Meu marido está de dieta, mas explico ao nosso filho que beleza não é tudo
Eu cresci observando minha mãe e irmã fazerem mil dietas - regime como elas diziam - na minha lembrança infantil as modalidades eram muito variadas: regime da sopa, da melancia, 15 dias sem carboidratos etc. Lembro da minha irmã se enrolando em sacolinhas plásticas de supermercados, se apertando com faixas, se privando de chocolates, bolos e outros doces.
Hoje me orgulha vê-la uma mulher livre e em paz com as próprias curvas, seios fartos e vivendo dissociada da ideia de que precisa emagrecer, potencializada pela minha mãe, uma diplomada fiscal do corpo alheio.
Outro dia uma cena me fez parar tudo e observar Jade brincando com seus bonequinhos: era uma festa de aniversário naquele universo das bonecas, mas foi um bonecO que recusou o bolo "não posso, estou de regime", afirmou o boneco com voz infantil refletindo a criatividade de Jade.
Exímia observadora do cotidiano, Jade obviamente não tirou esse roteiro do nada, o pai de Jade tem muitas questões com o próprio corpo, o que foi agravado pela pandemia, com o fechamento das academias, dias todos em casa e várias coisas gostosas que tivemos a oportunidade de cozinhar.
Paulo engordou, assim como eu e a maioria da população. Amo que ele seja um homem vaidoso e que não alimenta ideias machistas sobre cuidado e beleza, mas Paulo se sente mal - aliás ele sente um pouco do que nós, mulheres, sentimos e passamos a vida toda sobre cobranças por um padrão estético inalcançável.
A Sociedade Brasileira de Cirurgia Plástica constatou em pesquisa que a procura por procedimentos estéticos masculinos aumentou 30% nos últimos 5 anos, o que representa um número gigantesco dentro do país que mais realiza cirurgias plásticas no mundo.
Isso não se deu por acaso, sendo que a tendência já havia sido apontada a quase 10 anos atrás. Os homens serão cada vez mais cobrados em relação à aparência, coisa que nós mulheres temos sofrido por gerações. Para mim, enquanto mãe de um menino, funciona como alerta, mas uma coisa para observar na educação do meu pequeno.

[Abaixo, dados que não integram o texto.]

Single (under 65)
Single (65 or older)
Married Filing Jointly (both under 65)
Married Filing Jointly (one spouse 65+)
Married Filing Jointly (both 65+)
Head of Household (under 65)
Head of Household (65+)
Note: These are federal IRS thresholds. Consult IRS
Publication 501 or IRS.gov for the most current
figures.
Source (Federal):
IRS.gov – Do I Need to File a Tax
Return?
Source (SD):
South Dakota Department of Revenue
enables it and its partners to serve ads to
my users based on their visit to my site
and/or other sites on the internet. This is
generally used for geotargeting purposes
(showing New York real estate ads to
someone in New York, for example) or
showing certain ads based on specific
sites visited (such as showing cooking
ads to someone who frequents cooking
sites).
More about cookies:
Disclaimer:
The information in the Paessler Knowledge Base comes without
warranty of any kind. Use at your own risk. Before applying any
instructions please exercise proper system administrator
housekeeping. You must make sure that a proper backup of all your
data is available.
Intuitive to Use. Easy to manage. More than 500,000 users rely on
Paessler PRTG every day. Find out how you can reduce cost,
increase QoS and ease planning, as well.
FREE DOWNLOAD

Paulo é um homem negro. Um homem negro, orgulhoso, forte, lindo e sorridente. Como é comum numa sociedade racista não demorou para que ele fosse hiperssexualizado. Levado a entender que seu valor enquanto homem viria da sua aparência, beleza, força e virilidade, sendo os elogios a ele dirigidos sempre nesses moldes.
Paulo é muito inteligente, estratégico, sensível. Ele é a pessoa mais paciente que eu conheço, o que aliado a sua proatividade e socialização faz dele um exímio gerenciador de equipes... mas ele teve muita dificuldade em se enxergar assim, e demorou para explorar essas características em beneficio profissional.
Veio o sucesso profissional, o reconhecimento, mas ainda assim, o que mais incomoda o Paulo é não estar com o corpo que ele almeja, então faz regime, toma vitaminas, suplementos, remédios. Essa semana veio me contar que está pensando em uma cirurgia plástica para daqui a um ano se não alcançar os resultados que ele julga satisfatórios.
O Body Positive embora criado e utilizado por pessoas gordas e fora do padrão pertence a todos nós, todos os corpos e todos os gêneros. É mais uma perspectiva de vida, uma valorização do autoconhecimento que traz a descoberta e a priorização de novas qualidades, não apenas na aparência, mas para muito além dela, o que nos liberta e renova.
Alexandra Gurgel, minha xará querida é criadora do movimento Corpo Livre que fala muito sobre Body Positive, Body Neutrality e aceitação corporal sob os mais diversos paradigmas. Aos homens o movimento grita que tudo bem não ser o "The Rock", tudo bem não ser o rei do cross fit, a masculinidade vai muito além disso.
Paulo não precisa de cirurgia plástica, 98% das pessoas que fazem também não precisam, mas ele é adulto e tem plena capacidade de escolha e de fazer suas próprias ponderações. Mais uma anotação para lista da educação do Rael: reforçar todos os dias o quanto ele é inteligente, sensível, carinhoso, empático e o quanto isso é muito mais importante e valioso que sua nítida beleza.